* **Listed records**:

────────

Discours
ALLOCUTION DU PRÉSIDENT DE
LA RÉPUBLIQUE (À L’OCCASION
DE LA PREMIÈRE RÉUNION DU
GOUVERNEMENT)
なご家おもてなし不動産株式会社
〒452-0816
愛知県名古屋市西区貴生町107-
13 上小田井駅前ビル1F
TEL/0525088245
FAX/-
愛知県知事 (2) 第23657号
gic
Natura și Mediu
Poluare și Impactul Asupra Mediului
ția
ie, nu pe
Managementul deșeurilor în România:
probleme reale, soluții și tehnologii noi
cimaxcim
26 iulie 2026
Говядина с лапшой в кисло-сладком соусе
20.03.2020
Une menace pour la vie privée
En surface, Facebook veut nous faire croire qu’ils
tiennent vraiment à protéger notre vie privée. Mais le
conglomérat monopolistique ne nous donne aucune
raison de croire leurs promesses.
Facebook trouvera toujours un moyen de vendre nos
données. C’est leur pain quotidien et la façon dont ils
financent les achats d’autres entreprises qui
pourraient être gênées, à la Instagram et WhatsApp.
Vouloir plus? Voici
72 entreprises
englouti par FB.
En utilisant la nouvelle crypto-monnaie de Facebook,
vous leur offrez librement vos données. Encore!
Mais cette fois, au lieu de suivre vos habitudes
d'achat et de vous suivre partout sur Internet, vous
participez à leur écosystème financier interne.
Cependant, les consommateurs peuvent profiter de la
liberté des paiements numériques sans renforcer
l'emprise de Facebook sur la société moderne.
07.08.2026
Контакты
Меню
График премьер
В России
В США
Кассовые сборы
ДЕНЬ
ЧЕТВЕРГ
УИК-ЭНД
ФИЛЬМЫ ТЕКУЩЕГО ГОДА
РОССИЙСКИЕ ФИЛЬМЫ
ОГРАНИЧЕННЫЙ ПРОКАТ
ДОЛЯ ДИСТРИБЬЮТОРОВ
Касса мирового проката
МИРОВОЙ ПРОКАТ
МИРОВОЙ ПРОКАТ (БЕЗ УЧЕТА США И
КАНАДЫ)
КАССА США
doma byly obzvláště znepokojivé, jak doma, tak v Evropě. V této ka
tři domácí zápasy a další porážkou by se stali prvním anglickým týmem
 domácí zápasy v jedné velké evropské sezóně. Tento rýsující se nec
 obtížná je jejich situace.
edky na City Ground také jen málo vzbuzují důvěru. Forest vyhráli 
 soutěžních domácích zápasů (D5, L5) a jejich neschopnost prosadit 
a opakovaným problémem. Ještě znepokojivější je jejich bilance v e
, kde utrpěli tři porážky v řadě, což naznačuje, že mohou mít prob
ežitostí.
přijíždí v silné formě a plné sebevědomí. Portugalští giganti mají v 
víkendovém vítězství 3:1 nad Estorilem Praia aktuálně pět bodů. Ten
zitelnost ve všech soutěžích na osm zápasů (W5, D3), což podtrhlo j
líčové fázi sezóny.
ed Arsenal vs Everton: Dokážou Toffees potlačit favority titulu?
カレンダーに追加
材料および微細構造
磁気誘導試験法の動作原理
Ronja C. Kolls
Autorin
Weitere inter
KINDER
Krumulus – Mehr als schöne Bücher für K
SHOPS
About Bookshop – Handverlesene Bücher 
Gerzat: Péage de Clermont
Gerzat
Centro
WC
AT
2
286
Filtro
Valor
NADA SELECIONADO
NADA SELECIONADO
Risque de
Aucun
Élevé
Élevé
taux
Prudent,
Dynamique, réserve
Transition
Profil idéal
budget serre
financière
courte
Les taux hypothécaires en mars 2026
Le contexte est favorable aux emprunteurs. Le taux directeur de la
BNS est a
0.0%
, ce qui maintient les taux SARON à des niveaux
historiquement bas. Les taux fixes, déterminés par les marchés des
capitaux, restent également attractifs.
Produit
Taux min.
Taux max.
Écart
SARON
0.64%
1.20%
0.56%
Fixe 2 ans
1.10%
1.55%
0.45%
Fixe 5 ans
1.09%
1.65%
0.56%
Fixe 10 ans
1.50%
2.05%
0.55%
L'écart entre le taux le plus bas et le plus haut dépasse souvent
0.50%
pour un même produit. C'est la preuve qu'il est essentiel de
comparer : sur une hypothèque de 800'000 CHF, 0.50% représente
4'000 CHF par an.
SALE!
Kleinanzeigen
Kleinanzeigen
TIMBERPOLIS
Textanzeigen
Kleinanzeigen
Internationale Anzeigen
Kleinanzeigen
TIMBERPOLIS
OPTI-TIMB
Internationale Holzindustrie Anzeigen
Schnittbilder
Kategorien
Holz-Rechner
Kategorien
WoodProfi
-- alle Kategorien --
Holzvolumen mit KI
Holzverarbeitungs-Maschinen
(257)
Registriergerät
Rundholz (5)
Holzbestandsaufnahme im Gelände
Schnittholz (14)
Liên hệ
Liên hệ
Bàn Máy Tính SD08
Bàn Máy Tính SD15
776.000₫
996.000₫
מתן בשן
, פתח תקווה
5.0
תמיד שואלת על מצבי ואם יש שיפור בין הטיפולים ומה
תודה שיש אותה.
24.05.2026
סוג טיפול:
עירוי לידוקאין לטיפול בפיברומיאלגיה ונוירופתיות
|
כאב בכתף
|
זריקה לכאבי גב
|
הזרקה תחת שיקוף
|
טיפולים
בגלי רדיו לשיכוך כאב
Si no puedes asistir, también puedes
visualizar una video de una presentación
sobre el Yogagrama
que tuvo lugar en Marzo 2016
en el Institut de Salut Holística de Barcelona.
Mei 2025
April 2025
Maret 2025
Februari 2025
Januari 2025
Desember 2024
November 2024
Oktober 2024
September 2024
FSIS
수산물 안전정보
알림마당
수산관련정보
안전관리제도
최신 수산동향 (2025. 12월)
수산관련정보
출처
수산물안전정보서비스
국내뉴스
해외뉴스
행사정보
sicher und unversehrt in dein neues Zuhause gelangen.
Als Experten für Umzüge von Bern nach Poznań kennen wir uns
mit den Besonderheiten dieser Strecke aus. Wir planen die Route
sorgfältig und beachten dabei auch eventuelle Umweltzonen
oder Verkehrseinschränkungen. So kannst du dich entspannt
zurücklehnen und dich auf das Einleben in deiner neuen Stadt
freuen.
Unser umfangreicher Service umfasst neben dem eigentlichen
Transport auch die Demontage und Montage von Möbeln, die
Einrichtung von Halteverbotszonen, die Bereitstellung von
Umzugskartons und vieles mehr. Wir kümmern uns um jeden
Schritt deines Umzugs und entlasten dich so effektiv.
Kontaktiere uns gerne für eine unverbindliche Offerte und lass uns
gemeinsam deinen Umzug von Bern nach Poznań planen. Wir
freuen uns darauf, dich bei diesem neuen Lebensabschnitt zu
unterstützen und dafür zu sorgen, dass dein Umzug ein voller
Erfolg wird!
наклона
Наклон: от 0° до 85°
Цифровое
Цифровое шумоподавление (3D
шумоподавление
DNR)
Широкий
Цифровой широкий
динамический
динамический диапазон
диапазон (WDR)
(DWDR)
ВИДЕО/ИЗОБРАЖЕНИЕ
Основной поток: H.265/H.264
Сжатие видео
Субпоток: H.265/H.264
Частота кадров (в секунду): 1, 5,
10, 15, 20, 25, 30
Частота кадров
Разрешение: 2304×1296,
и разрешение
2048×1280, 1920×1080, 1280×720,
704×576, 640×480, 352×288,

────────

* **Assignment**: How many lines of the entries contain the string "SARON"? Answer with a number and no other words.

* **Response**: 2